◆ **Task**: Return each line of the records below that contains the string "True".

Stored items:
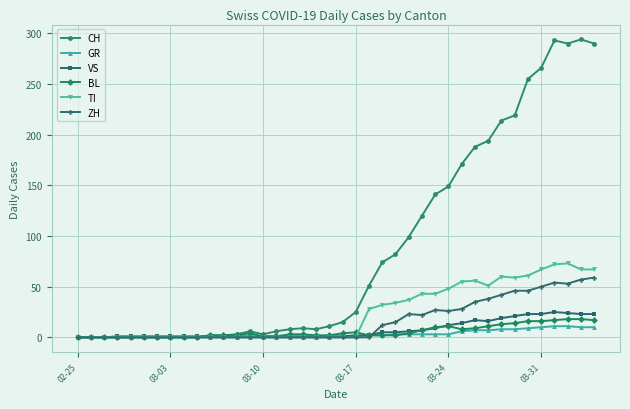

What is the greatest value displayed?

294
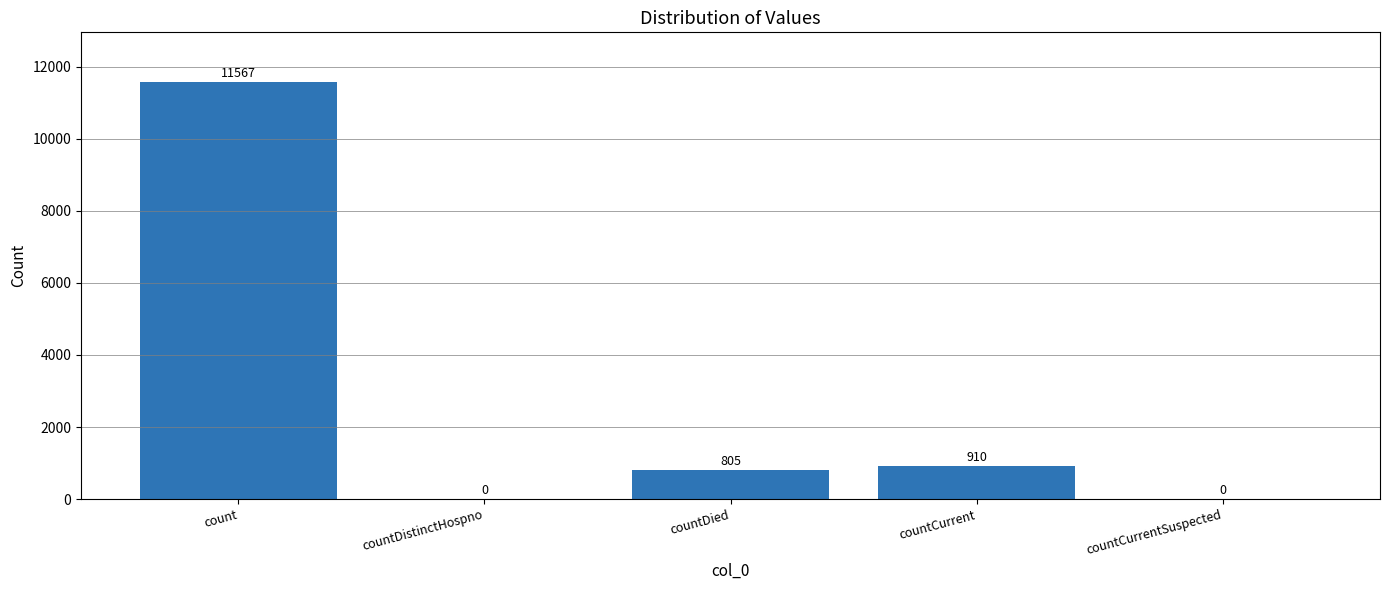

What is the change in value from countCurrent to countCurrentSuspected?

-910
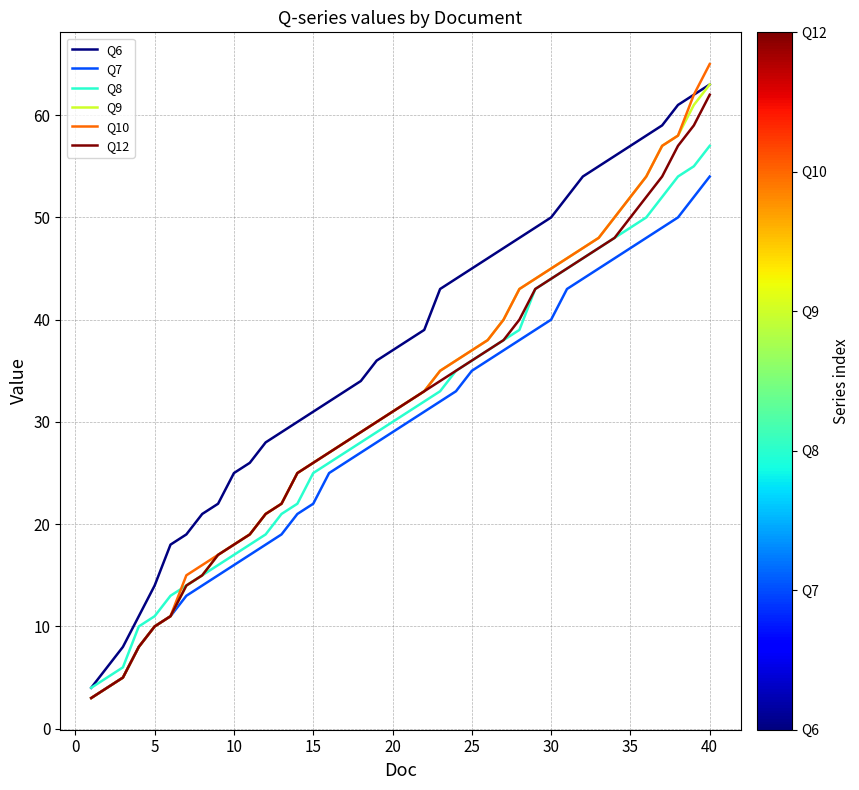

How many lines are shown in the chart?

6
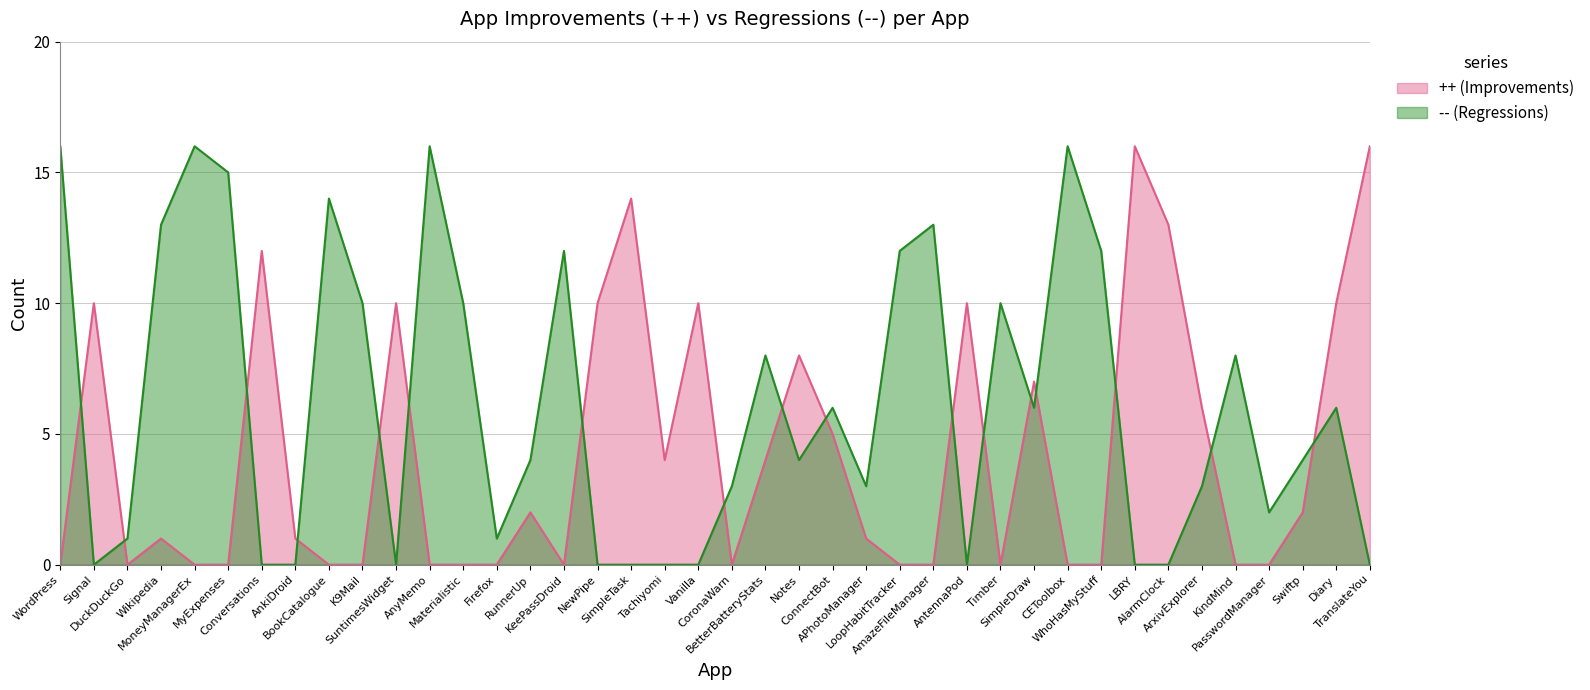

What is the value of the -- (Regressions) point at the 35th from the left?

3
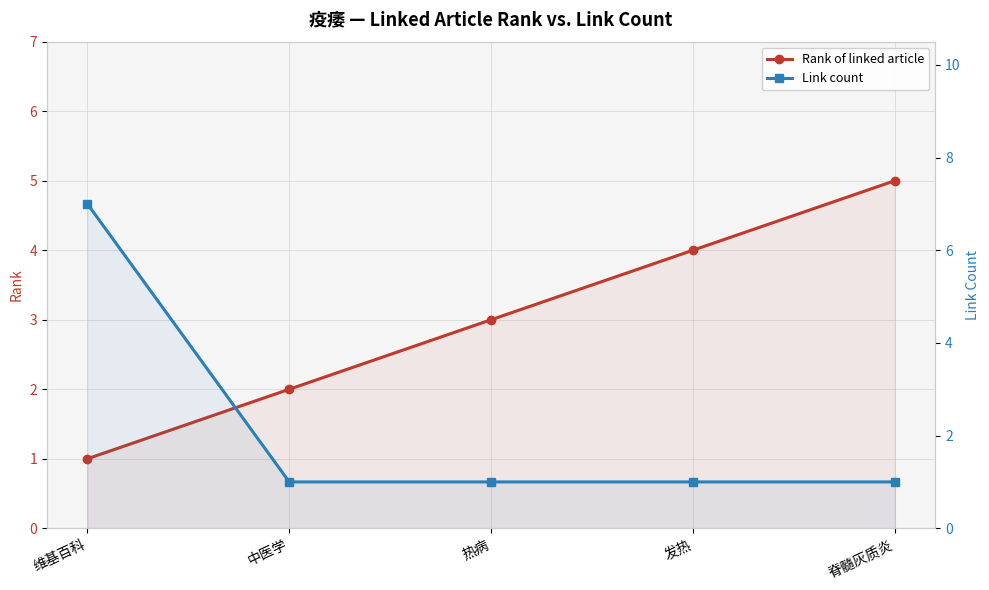

Reading left to right, list all the values displayed in this chart.

Rank of linked article: 维基百科=1	中医学=2	热病=3	发热=4	脊髓灰质炎=5
Link count: 维基百科=7	中医学=1	热病=1	发热=1	脊髓灰质炎=1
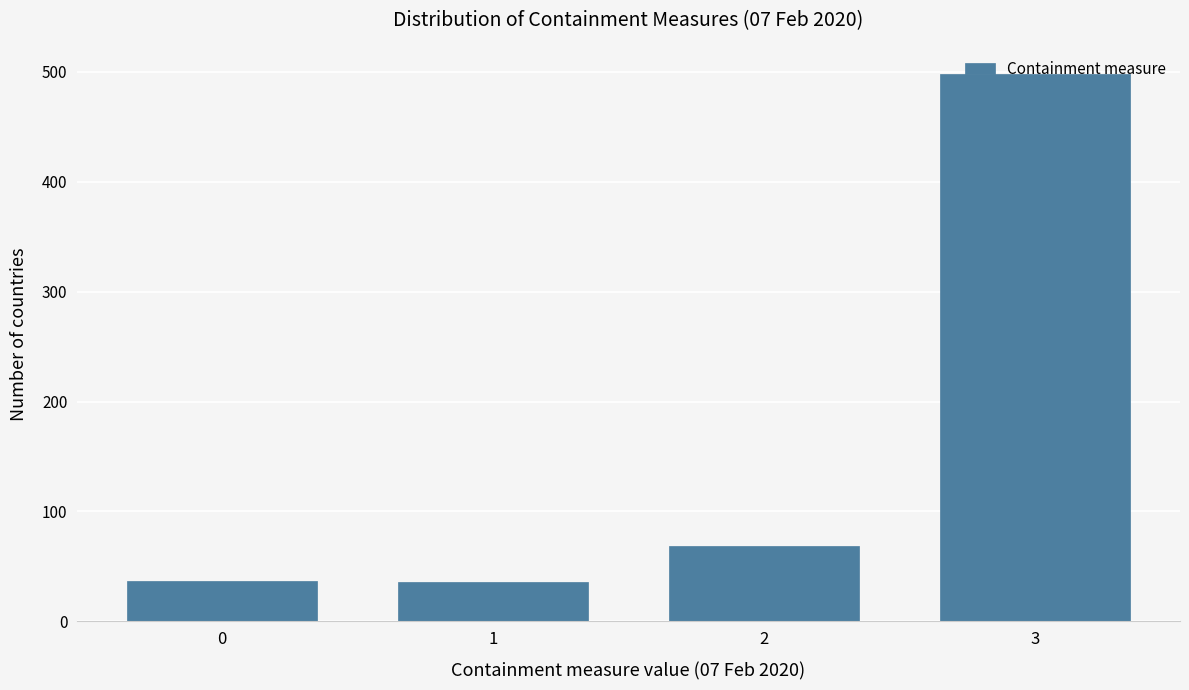

What is the change in value from 1 to 3?

+462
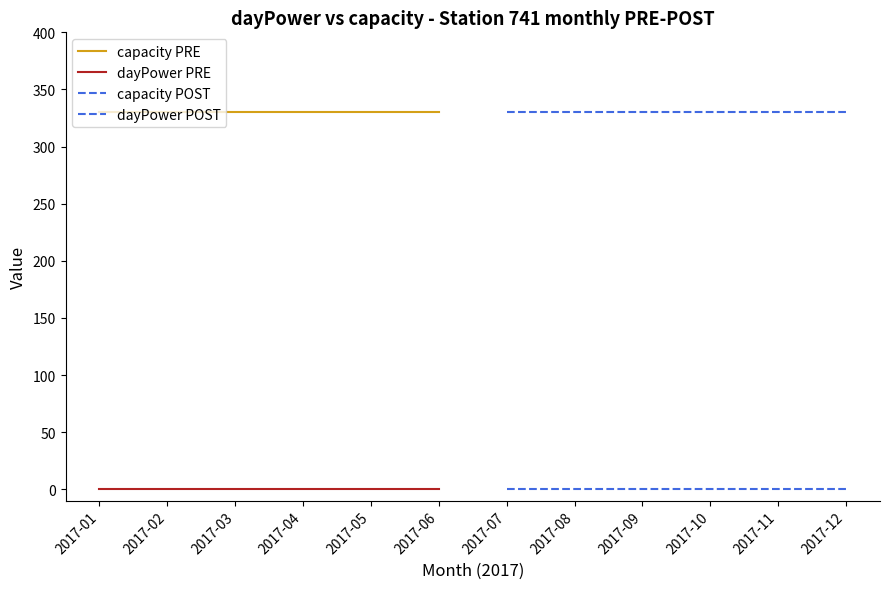

The value of dayPower PRE at 2017-05 is 0. True or false?

True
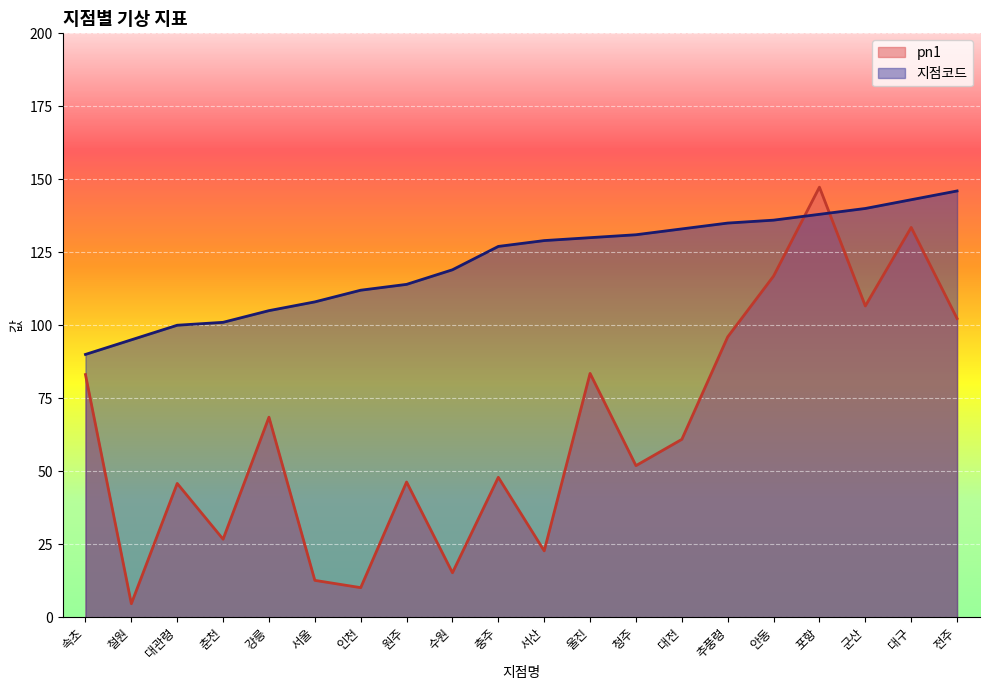

Rank the categories by pn1 value from lowest to highest.

철원, 인천, 서울, 수원, 서산, 춘천, 대관령, 원주, 충주, 청주, 대전, 강릉, 속초, 울진, 추풍령, 전주, 군산, 안동, 대구, 포항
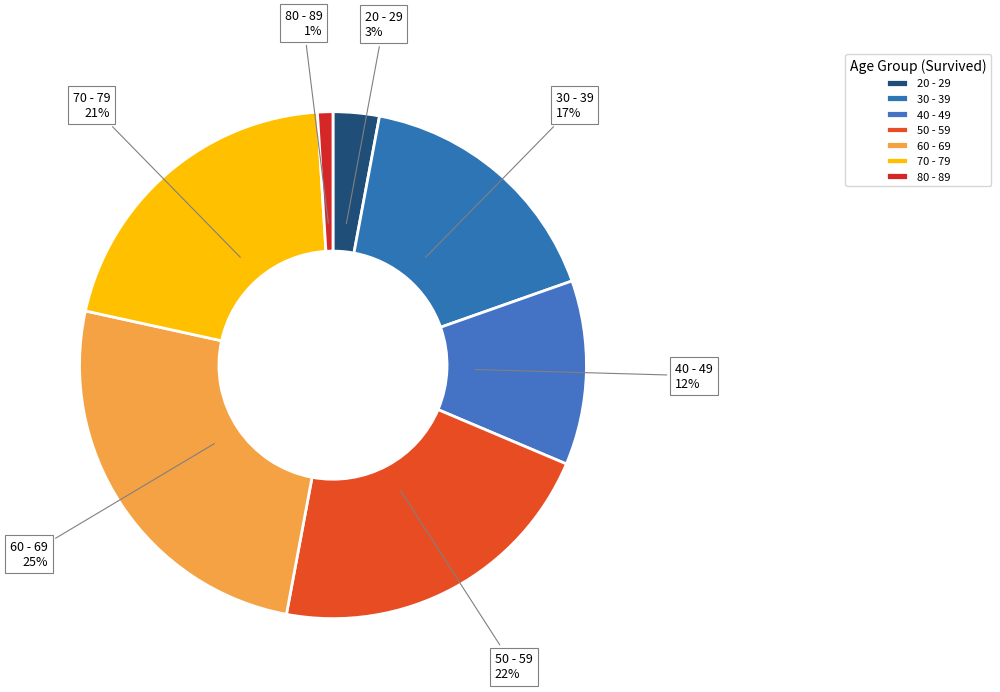

Is there a majority slice in this chart?

No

◆ **Response box**:
The value of dayPower PRE at 2017-05 is 0. True or false?
True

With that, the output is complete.